Thou shall not discriminate from the grave

01 November 2016 Lebo Motsumi, Norton Rose Fulbright

Freedom of testation is a fundamental principle of our law. Briefly, freedom of testation provides that a person is free to dispose of the assets which form part of their estate at death in any manner that they like.

The courts are obliged to give effect to a testator’s wishes as they appear in the will. As important a principle as it is, freedom of testation is not without limitation. Courts will however not lightly interfere with a person’s freedom of testation unless the will contains a provision which is not permissible in terms of common law, legislation or the Constitution.

Going against legislation

In terms of the common law, bequests that are illegal, immoral or contrary to public policy are prohibited. The Constitution and the Promotion of Equality and Prevention of Unfair Discrimination Act, 2000 (the Equality Act) also prevents a testator from having a provision in their will which discriminates against people unfairly, for instance, on the basis of race, gender, ethnic or social origin, culture and religion. A court faced with a will that is illegal, contains a discriminatory provision or a provision that goes against a legislative provision may order that the offending provisions be deleted or varied.

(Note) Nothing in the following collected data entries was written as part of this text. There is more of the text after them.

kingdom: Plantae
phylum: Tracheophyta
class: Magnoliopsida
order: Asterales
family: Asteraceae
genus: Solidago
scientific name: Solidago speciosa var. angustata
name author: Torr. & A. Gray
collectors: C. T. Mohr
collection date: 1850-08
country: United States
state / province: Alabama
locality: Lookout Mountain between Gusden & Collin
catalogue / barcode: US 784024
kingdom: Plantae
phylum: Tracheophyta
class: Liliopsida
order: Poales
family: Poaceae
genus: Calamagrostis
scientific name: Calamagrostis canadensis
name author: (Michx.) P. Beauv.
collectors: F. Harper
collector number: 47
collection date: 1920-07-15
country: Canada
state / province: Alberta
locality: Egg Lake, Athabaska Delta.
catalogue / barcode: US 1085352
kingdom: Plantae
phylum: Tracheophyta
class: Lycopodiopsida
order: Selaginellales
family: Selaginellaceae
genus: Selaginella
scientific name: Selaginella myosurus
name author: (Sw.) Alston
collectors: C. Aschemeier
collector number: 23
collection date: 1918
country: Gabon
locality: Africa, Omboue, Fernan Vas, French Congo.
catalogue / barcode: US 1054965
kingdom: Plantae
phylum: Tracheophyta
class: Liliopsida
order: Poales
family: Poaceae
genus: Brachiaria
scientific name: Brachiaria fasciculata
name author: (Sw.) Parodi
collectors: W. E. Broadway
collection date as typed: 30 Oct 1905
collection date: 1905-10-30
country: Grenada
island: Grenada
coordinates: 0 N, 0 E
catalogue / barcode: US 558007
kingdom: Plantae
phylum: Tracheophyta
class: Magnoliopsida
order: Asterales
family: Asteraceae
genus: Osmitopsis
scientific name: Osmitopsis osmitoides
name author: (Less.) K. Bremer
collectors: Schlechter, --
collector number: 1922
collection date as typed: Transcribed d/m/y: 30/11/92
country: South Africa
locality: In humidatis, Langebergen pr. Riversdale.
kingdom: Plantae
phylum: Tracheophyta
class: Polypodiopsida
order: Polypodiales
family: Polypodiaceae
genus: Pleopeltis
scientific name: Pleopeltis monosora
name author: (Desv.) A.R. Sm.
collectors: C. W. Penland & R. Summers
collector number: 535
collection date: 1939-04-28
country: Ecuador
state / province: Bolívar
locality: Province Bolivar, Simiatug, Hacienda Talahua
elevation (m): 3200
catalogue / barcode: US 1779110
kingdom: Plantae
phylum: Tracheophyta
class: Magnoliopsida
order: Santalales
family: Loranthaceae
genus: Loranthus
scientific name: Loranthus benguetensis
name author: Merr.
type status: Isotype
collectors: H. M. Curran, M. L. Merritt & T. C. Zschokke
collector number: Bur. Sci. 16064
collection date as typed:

The case of BoE Trust Limited NO and Others (846/11) [2012] ZASCA 147 illustrates the importance of informing clients of the potential implications of having discriminatory provisions in their will. In this case, a trust was created by the will of the late Mrs de Villiers (de Villiers). In terms of her will, she made certain bequests and the residue of her estate was left to a trust. Income resulting from the amount left in trust was to be applied to provide bursaries to assist ‘white’ South African students who satisfied certain criteria stipulated in the will. The will further directed that in the event that it becomes impossible for the trustees to carry out the terms of the trust, the income generated by the trust would be used annually to provide donations to various listed charitable organisations.

De Villiers had been repeatedly advised that her wish to bequeath bursaries to ‘white’ students would possibly not be given effect to as it was discriminatory. She chose to retain the word ‘white’ in her will but provided an alternative in case it was impossible for the trustees to carry out the bequest to ‘white’ South African students. When the universities responded negatively to the bursary due to the racial selection criterion attached to it, the trustees approached the court to have the word ‘white’ deleted from the will. The court denied the application, and held that de Villiers had foreseen the possibility that the bursary bequest might prove impossible to carry out, and she had provided an alternative to which effect had to be given. The bequest to the charitable organisations was therefore enforced.

Finding an alternative

Informing your client of the potential implications of having discriminatory provisions in their will provides them with the opportunity to consider removing such provision, or to provide an alternative in the event that it is impossible for the executor to carry out the discriminatory bequest. This will ensure that your client’s property is bequeathed according to their wishes.